Demographically, his image among independent voters, the most critical swing group, is more negative now than it was when the primary battle began. He could be hurt among women. He is in trouble with Latinos, a growing part of the electorate that is tilting even more Democratic than it was four years ago. He is not as strong as he needs to be among working-class white voters, among whom President Obama has been consistently weak.
Geographically, the numbers from several key states have been discouraging for the former Massachusetts governor. Pre-primary polls in Ohio, Virginia and Michigan showed him running behind Obama by low double digits. Ohio is a must-win for the Republican nominee in the fall, and Virginia is a state the GOP is determined to take back from the president. Republicans once thought Michigan would be a possible battleground, but at this point it isn’t.
Karl Rove, the GOP strategist who guided George W. Bush to his presidential victories, said it is far too early to know what effect the nomination fight will have on Romney’s fall prospects, should he become the nominee. “It’s way premature to say it’s dispositive” about the outcome of the general election, he said.

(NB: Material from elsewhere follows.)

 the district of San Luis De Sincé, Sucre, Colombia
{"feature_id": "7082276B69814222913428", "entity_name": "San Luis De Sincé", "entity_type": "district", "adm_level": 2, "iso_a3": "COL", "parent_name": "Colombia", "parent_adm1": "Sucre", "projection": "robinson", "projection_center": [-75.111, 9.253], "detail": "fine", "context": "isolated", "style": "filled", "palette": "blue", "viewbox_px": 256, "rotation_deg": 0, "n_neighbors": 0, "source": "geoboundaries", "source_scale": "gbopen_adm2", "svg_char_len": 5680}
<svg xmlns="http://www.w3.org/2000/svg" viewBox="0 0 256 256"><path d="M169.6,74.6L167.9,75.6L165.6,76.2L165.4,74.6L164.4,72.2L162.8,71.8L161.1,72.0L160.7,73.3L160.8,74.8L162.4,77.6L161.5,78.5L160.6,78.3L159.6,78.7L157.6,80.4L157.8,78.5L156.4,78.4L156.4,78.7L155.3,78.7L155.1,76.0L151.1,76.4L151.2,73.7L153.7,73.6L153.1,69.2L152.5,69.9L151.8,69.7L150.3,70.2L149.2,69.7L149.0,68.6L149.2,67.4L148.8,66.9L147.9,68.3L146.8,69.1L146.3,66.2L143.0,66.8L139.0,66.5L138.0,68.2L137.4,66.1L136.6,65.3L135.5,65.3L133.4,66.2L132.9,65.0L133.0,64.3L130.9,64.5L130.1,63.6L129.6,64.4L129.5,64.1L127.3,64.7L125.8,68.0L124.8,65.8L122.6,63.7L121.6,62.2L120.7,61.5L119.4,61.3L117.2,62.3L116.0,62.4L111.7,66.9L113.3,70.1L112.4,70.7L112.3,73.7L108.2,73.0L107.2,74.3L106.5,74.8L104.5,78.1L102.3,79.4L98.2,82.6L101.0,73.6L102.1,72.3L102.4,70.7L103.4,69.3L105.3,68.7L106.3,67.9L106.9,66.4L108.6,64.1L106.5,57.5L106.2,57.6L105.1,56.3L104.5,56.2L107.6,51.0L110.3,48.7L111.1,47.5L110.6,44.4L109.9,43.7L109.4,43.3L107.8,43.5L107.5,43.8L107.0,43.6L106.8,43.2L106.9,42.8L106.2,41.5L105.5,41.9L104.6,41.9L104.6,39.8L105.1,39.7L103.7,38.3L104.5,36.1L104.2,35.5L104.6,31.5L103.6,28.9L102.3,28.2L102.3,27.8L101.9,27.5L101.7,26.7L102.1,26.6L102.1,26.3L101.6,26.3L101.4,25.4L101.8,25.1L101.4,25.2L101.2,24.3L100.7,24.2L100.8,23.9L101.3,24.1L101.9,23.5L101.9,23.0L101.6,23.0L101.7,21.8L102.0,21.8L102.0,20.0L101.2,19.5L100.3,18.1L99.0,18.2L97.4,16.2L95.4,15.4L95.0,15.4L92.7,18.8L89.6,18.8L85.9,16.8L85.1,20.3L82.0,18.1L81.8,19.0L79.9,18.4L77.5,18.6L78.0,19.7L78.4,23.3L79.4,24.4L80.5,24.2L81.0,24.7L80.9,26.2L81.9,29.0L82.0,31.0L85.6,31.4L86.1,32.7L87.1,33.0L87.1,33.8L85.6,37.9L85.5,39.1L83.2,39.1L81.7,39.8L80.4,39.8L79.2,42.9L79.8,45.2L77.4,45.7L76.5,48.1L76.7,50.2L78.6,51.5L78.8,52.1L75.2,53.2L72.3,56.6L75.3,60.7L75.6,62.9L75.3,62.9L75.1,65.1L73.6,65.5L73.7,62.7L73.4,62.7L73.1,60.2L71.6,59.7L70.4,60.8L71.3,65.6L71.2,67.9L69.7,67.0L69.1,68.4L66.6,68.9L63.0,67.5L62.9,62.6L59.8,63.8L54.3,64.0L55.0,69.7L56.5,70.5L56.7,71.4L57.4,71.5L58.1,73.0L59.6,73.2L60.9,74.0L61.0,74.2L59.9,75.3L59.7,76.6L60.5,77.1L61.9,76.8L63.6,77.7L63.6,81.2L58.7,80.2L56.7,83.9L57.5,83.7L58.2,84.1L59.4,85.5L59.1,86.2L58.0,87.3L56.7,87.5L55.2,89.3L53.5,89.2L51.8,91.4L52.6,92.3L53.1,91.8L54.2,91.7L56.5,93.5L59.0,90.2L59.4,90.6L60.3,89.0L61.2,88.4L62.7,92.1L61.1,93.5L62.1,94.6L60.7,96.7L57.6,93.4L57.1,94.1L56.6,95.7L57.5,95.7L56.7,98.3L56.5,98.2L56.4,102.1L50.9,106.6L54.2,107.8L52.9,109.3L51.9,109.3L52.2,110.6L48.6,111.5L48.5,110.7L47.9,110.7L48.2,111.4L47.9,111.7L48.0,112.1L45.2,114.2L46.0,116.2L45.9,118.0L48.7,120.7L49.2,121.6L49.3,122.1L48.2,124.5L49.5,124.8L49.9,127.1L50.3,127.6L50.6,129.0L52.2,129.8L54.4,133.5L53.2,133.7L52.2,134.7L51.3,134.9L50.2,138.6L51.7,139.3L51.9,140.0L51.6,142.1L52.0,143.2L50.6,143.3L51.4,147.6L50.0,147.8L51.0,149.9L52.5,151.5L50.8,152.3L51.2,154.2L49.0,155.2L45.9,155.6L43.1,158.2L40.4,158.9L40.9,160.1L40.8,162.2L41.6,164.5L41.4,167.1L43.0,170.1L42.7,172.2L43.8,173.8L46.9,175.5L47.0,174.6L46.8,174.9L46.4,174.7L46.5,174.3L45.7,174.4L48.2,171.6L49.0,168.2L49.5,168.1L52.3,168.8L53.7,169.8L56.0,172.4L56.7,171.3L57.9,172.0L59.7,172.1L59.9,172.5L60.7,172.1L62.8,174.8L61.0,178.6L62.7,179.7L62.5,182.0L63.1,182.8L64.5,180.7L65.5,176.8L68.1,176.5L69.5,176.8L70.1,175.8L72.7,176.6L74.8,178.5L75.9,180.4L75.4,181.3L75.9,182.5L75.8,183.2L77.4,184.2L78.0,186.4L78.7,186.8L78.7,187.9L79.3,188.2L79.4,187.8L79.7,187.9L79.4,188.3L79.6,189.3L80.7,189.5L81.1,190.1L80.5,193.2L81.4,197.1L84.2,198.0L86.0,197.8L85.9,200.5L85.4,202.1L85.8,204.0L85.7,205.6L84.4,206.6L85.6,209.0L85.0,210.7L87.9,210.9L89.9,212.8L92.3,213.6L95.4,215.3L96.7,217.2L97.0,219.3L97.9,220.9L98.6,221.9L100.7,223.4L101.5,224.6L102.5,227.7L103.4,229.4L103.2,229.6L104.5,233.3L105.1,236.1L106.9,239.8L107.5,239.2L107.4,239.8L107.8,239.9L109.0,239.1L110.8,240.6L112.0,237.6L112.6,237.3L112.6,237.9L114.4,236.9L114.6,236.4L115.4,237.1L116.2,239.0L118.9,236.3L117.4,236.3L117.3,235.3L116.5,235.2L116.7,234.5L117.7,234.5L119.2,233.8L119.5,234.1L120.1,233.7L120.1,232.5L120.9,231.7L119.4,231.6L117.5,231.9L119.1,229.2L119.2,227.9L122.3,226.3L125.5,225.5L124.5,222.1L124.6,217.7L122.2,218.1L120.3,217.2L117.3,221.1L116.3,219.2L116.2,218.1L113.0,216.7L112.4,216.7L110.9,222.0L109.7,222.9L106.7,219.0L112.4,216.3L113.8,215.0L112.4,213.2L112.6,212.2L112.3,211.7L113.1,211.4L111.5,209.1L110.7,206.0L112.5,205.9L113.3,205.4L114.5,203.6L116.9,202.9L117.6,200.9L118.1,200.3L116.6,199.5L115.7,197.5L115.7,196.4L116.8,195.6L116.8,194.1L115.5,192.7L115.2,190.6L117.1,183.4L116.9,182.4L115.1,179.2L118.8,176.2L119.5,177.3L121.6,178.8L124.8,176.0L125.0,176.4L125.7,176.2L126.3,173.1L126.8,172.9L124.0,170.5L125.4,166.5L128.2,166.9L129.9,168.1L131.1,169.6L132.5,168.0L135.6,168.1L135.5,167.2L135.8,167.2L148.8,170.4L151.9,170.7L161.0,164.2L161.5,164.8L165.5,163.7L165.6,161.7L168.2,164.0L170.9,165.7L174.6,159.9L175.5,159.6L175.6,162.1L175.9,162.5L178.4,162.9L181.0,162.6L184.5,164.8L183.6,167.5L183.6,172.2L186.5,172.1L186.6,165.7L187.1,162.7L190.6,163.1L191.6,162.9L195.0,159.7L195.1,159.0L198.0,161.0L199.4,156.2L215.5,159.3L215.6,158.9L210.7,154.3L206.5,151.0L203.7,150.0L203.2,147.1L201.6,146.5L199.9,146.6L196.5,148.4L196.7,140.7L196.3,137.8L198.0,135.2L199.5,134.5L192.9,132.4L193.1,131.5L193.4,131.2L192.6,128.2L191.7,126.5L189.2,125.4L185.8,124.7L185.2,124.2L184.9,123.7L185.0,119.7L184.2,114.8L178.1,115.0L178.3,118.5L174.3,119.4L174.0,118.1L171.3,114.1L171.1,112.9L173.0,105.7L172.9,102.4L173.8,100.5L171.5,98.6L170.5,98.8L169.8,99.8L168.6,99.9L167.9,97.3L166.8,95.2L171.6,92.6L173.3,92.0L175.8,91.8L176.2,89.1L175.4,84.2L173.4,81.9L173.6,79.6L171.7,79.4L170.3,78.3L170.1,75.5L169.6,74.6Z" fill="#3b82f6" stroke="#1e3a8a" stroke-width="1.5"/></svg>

No one on either side is predicting anything but a close contest in November, given the state of the economy and the nation’s partisan divisions. Obama may look stronger in head-to-head matchups with his Republican rivals today than he did a few months ago, but vulnerabilities remain.

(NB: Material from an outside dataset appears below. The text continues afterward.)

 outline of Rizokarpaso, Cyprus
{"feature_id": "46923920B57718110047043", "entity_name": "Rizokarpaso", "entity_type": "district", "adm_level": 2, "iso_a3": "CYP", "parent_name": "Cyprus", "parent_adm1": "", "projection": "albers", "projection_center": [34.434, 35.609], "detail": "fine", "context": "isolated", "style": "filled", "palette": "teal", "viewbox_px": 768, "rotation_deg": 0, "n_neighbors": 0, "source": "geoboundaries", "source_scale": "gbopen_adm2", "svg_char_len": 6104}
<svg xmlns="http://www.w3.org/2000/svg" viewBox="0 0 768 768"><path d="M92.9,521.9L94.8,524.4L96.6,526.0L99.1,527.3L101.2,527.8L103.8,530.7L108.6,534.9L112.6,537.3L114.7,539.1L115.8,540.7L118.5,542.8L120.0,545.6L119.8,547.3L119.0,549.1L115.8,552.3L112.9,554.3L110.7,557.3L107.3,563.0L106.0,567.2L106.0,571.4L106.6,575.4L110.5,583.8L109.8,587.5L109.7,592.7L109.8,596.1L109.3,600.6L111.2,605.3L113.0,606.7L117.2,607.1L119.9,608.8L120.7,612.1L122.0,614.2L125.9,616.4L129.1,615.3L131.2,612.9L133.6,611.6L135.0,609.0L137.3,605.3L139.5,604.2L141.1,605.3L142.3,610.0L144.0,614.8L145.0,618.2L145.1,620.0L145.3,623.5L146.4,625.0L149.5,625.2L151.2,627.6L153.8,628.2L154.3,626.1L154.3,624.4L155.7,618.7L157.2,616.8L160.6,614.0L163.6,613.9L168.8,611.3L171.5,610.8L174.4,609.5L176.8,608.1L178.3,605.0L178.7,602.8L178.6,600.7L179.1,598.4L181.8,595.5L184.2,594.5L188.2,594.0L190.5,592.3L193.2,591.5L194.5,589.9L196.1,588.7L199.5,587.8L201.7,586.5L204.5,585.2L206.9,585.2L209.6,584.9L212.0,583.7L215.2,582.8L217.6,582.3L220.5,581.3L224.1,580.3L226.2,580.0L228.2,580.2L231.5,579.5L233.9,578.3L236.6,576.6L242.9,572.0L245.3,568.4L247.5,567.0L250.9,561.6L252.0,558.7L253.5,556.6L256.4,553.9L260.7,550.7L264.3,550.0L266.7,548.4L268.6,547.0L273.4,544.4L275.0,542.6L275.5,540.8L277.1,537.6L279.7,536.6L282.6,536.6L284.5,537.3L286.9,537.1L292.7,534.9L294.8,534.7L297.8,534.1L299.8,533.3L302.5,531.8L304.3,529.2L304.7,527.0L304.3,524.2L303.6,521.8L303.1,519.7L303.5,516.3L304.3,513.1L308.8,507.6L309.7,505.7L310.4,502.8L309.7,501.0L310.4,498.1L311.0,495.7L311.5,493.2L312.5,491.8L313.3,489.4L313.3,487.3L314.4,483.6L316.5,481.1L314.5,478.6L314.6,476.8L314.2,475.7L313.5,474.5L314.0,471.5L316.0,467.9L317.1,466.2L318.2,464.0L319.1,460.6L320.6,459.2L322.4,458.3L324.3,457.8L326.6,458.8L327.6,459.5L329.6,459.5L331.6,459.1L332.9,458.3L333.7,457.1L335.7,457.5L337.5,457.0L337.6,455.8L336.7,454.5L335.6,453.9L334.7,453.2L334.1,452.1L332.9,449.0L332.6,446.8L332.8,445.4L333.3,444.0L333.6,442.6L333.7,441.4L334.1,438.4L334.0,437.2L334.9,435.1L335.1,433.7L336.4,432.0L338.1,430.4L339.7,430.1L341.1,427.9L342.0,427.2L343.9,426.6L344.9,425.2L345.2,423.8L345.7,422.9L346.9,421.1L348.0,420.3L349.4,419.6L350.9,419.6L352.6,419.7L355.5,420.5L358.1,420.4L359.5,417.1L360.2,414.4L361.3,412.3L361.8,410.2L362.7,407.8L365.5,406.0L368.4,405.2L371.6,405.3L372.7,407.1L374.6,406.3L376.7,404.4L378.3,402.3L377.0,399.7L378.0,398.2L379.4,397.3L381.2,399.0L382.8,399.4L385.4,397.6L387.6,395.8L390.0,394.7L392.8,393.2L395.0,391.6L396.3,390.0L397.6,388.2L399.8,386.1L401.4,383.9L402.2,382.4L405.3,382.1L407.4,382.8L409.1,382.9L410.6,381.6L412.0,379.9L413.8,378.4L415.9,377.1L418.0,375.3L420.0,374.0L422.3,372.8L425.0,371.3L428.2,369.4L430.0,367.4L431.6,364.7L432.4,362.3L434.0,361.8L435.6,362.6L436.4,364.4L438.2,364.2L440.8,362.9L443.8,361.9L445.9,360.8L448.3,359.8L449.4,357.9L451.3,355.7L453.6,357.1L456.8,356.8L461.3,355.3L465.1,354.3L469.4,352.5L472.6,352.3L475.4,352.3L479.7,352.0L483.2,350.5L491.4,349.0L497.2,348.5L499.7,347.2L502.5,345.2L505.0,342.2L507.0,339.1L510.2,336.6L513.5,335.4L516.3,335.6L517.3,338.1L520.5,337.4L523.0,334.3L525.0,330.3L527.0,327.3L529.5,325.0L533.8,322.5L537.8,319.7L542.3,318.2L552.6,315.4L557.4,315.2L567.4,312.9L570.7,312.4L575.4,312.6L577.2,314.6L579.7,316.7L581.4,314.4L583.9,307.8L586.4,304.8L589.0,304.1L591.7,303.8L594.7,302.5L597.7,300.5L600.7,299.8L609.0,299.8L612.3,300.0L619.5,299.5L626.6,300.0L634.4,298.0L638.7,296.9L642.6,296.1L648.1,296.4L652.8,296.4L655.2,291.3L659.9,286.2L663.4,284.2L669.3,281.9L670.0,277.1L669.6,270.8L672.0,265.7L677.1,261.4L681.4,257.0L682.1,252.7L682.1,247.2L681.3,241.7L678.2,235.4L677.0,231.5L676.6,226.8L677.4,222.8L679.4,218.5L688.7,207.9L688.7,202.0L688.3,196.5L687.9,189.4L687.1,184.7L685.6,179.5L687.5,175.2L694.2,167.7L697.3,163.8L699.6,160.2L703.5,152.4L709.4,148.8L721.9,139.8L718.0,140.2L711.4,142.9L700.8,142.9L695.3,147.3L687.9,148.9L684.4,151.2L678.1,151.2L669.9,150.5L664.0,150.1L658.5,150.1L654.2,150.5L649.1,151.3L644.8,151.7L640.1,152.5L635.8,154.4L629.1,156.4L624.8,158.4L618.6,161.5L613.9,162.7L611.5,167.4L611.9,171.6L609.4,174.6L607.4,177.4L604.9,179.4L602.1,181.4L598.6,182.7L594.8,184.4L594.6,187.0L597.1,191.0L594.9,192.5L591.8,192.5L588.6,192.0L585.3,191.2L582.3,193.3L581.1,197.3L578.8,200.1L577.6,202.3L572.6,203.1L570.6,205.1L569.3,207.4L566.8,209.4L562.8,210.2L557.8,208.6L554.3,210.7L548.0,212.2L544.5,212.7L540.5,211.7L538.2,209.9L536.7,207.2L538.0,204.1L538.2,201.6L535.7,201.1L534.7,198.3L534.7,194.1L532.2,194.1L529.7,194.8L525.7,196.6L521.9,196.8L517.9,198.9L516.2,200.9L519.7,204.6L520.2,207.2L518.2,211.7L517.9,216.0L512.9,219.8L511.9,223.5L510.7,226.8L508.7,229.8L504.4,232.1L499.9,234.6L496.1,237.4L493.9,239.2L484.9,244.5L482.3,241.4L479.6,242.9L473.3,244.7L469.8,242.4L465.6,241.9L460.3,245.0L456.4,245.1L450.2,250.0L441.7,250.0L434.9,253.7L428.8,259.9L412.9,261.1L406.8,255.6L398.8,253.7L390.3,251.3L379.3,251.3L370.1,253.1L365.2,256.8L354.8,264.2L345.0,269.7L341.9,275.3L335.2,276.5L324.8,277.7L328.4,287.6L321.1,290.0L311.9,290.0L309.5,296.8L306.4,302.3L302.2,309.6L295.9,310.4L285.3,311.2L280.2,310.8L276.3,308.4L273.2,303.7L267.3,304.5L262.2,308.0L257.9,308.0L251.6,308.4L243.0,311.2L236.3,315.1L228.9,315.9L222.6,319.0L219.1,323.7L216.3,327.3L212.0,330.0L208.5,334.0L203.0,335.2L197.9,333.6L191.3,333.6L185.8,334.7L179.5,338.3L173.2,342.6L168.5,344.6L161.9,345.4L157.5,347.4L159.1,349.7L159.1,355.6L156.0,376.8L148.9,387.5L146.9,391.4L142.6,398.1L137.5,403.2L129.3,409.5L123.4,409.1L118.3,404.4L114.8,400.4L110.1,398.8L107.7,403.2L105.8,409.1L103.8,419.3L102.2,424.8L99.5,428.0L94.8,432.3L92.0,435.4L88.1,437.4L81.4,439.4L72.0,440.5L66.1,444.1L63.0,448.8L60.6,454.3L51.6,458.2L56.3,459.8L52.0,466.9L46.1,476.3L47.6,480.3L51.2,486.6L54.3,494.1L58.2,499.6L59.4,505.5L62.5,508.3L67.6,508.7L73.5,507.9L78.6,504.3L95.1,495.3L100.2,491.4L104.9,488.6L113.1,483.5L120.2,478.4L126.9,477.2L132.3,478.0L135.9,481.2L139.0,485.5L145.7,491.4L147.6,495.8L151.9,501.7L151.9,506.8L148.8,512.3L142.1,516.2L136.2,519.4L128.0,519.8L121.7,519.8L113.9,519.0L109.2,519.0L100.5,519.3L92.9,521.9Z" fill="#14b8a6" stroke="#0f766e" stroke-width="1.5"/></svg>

Republicans say the president’s weaknesses will appear more significant once their candidates stop pounding one another and focus the full force of the GOP machinery — including their super PACs — on the president. Romney’s allies think he ultimately will be strengthened by the nomination fight, saying his opponents have helped to make him a tougher campaigner and a better debater.
Romney has been squeezed between the demands of winning the nod of a party that is more conservative than it was four years ago and the realities of a general election in which winning the middle is crucial.
The more successful he has been at fending off his GOP rivals, and the longer he has had to fight to prove his conservative bona fides, the more conflicted he is about the need to woo the fall electorate.
“He’s sitting there thinking, ‘This will all dissipate when these other guys get off the stage and stop attacking me,’ ” Democratic pollster Mark Mellman said. “History suggests that’s not likely to happen. Once you reach a plateau, the negatives are hard to shake, absent some dramatic event.”